The problem with our stories, true as they might be, is that they make it seem as if we are the centers of our lives. But to the contrary God is the center of our lives. God’s creation is the ultimate cosmic reality, and our own parts in it are only proximately important and then only to us. Easter is not about Jesus beating Pilate, or the Devil. It is not about God rescuing his Son from a sticky situation. It is about the glorious reality of God everywhere and always grounding and holding all our stories, a truth so easy to forget when we live under the illusion that our stories are ultimately rather than proximately important.
Our Easter joy is to accept our moral lives for what they are, including our failures, and to tunnel beyond morality to God the creator of an immensely value-filled universe. Easter joy is to accept the brokenness of our lives and meditate into to the wholeness of God who gives us our complexities. Easter joy is to accept our estrangements and enter into God’s glorious fecundity in the Other anyway.
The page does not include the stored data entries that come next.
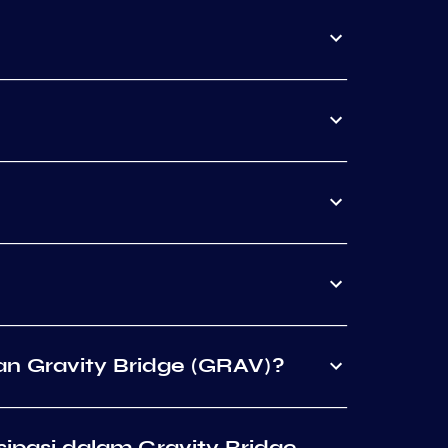
 Gravity Bridge (GRAV)?
ipasi dalam Gravity Bridge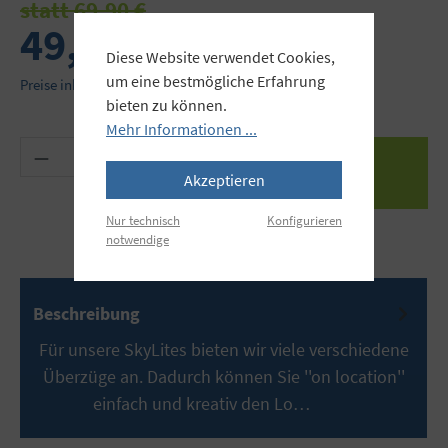
statt 69,90 €
49,90 €
Diese Website verwendet Cookies,
um eine bestmögliche Erfahrung
Preise inkl. MwSt. zzgl. Versandkosten
bieten zu können.
Mehr Informationen ...
Produkt Anzahl: Gib den gewünschten Wert ein 
Akzeptieren
Nur technisch
Konfigurieren
notwendige
Beschreibung
Für unsere SkyLites bieten wir viele verschiedene
Überzüge an. Dadurch können Sie ''on location''
einfach und kreativ den Lo…
Mehr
Easter joy is to accept the fragmentations of life’s so-called meanings and receive the depths of God who creates all things, even those that do not add up. Easter joy is to accept the world as it is and consent to being in general because this is God’s act.
So you see that, with the truly ultimate orientation to God, our Easter joy brings a sense of humor to the proximate stories of our moral adventures, quests for wholeness, fumbling attempts to love, concerns about what we are worth, and essays to say whether life is worth living. Because of God, whatever we do and are ultimately is just fine. Life is a comedy after all. Easter is a riot of laughter, from God’s perspective.
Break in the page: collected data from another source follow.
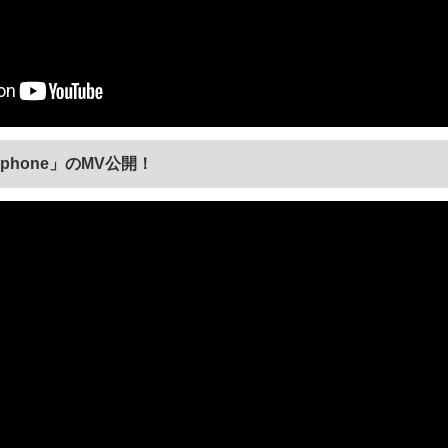
lephone」のMV公開！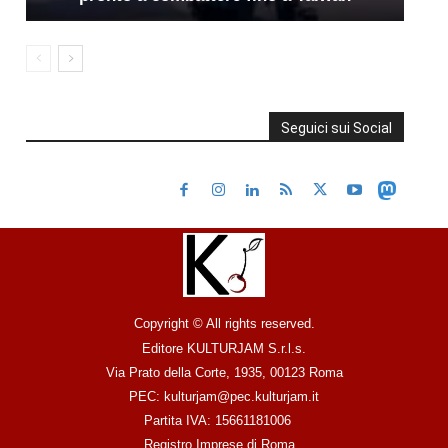
Seguici sui Social
Copyright © All rights reserved.
Editore KULTURJAM S.r.l.s.
Via Prato della Corte, 1935, 00123 Roma
PEC: kulturjam@pec.kulturjam.it
Partita IVA: 15661181006
Registro Imprese di Roma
With such an ultimate orientation, decentering ourselves and centering our orientation on God, of course we should go back to ordinary life and try to do better morally, to become more whole, to love better, to enrich the world as best we can, and to love the God who gives us life. Let’s hear it for sanctification! These proximate stories are the actual content of the life we must engage, the stories of our watch. Because of the Easter orientation to God we can start afresh in each of these ways. But the Easter theme of “new life” is consequent upon coming to ourselves in God rather than hunting for ourselves in our stories. Our ultimate identity is manifest when we take ourselves ultimately seriously with a sense of humor.
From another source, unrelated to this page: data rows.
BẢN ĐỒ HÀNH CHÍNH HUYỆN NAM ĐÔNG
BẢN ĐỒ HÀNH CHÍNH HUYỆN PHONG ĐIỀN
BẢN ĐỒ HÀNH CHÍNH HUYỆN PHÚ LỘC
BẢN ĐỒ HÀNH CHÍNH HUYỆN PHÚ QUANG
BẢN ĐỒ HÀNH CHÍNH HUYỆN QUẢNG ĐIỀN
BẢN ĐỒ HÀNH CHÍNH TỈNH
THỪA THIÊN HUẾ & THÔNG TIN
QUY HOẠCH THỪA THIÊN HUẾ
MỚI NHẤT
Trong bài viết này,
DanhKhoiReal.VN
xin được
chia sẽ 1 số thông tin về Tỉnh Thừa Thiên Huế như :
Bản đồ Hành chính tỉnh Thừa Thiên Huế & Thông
Have you ever wondered why our religion emphasizes Jesus as so meek and humble? Why does it emphasize Passion-week which is the story of the failure of his regal story? Why do we preach Christ crucified? It is because we believe our true orientation is in God and not the historical victory of some regal divinity. What did Jesus do? Beat the Romans? Purify Second Temple Judaism? Heal everybody? Make proper theologians of the disciples? Bring righteousness to Zion? Behave like a proper Messiah? No, he accepted the cross and commended his soul to God.
The Easter joy in which we come to ourselves in God allows us also to inhabit the particular stories of our lives with their Good Friday minefields of crosses, but with a sense of humor. It also allows us to acknowledge our disorientations that come with the ambiguities of morality, integrity, engagement, meaning, and life-affirmation; we can abide Holy Saturday with a laugh—who needs all that story-orientation to be ultimate anyway? With Easter joy we consent to God in our small ways as God consents to us in the great creation of which we are humble parts. Amen.